Cahoots NI is a company whose high quality productions regularly tour internationally. The imagination of its artistic director Paul McEneaney brooks no refusals, recognises no boundaries. The University of Imagination and Wonder was crafted specifically as a piece of immersive digital theatre for family audiences. Its content is partially drawn from two previously successful stage productions, here pitched into a quirky academic establishment, whose team of wacky professors speed the young audience undergraduates through a maze of learning zones.
The audience is drawn into plotting its own course, using memory manipulation, maths and logic to enter into the worlds of space, art and mathematics (unexpectedly, the most engaging). It’s all fiendishly clever and terrific fun.
Contemporary dance is a regular staple of the festival programme but this year it must take its place virtually. One Day Pina Asked, Belgian film-maker Chantal Akerman’s intimate, astutely judged documentary about the creative methodology of the legendary dancer/choreographer Pina Bausch kicks off proceedings.
Days later, audiences are invited to earwig on an intriguing, playful conversation between Belfast dance-maker Oona Doherty and her collaborator Dublin-based photographer/video artist Luca Truffarelli. The instinctive, wordless shared language they have forged is vividly illustrated via screened extracts from Doherty’s celebrated Hard to be Soft dance theatre quartet.
The festival’s commitment to the local performing arts sector is underlined by an online showcase, co-hosted by the Northern Ireland Arts Council and New York’s Irish Arts Center. It provides a platform for tour-ready work by some of the region’s leading companies and practitioners. These include Abomination: A DUP Opera by Conor Mitchell; three new dance pieces – Doherty’s Körper and Leib, Eileen McClory’s Brink and Dylan Quinn’s Questions of a Man; Removed, a powerful solo piece about the care system by writer/social activist Fionnuala Kennedy; Big Telly’s Macbeth, which transferred virtually from the festival to Creation Theatre Company, Oxford.

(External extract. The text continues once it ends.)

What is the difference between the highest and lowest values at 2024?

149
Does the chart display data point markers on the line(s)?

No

The literary element of the festival finds vibrant expression in No Word for ‘Stay’, a panel discussion about the place of poetry in the Northern Ireland Troubles, co-curated by poets Maria McManus and Moyra Donaldson and Nora Hickey, directrice of the Centre Culturel Irlandais in Paris.

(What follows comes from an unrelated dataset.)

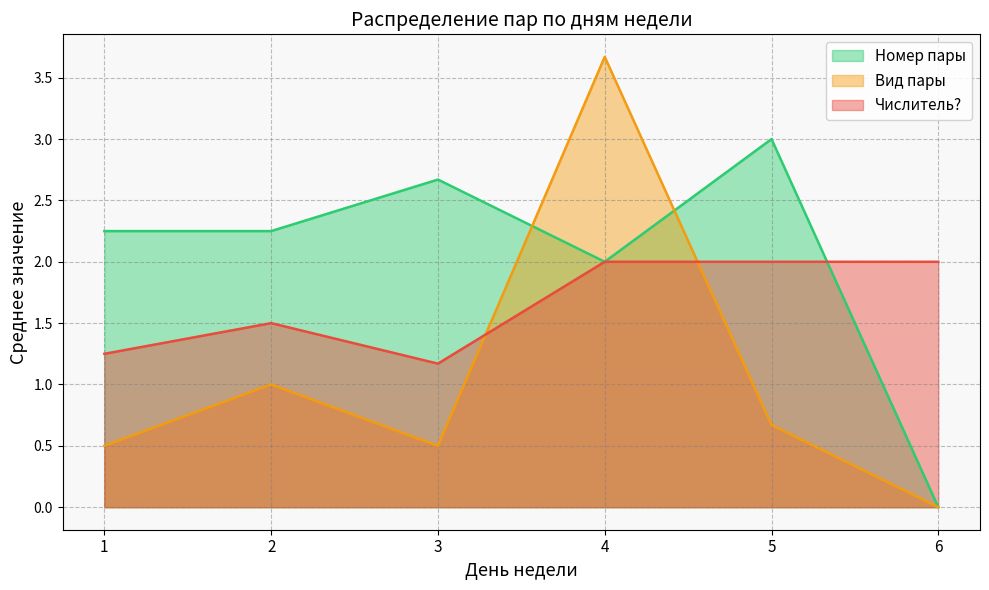

Where do Числитель? and Вид пары first cross each other?

3 and 4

And what a pleasure it is on a rainy Saturday afternoon to tune into a conversation between two exceptional debutant writers, Bryan Washington and Paul Mendez. From the heat of Houston, Texas and the autumn chill of London respectively, the two read from their highly acclaimed novels Lot and Rainbow Milk, finding inspiring common ground in their exchanges about race and sexuality from their contrasting cultural perspectives.

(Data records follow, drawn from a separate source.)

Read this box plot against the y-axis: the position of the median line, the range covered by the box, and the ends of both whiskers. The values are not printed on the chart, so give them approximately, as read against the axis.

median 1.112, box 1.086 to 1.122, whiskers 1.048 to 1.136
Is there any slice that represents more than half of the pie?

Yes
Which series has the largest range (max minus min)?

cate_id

Their experiences find additional resonance in the world premiere of Josette Bushell-Mingo’s powerful film Call Nina!, her documentary tracing the creation of her solo show Nina, A Story About Me and Nina Simone, which she performed at the 2018 festival. Her angry, searching exploration of what it means to be a black actress in contemporary European theatre echo uncannily through Washington and Mendez’s exchange.
Conor Mitchell and his Belfast Ensemble embark on a new create perspective, looking into the past rather than the future with Septet (For Four), a live music/video performance, commemorating the 250th birthday of Beethoven. The rarely performed score, beautifully played live and dramatically intersecting with the dance performance, underlines Mitchell’s assertion that it represents, quite simply, a miniature orchestra.
There was more, much more, in this unique incarnation of the Belfast International Festival. Its carefully chosen and sensitively curated programme, created for the strange, strange world of the year 2020, will go down merrily in festival history.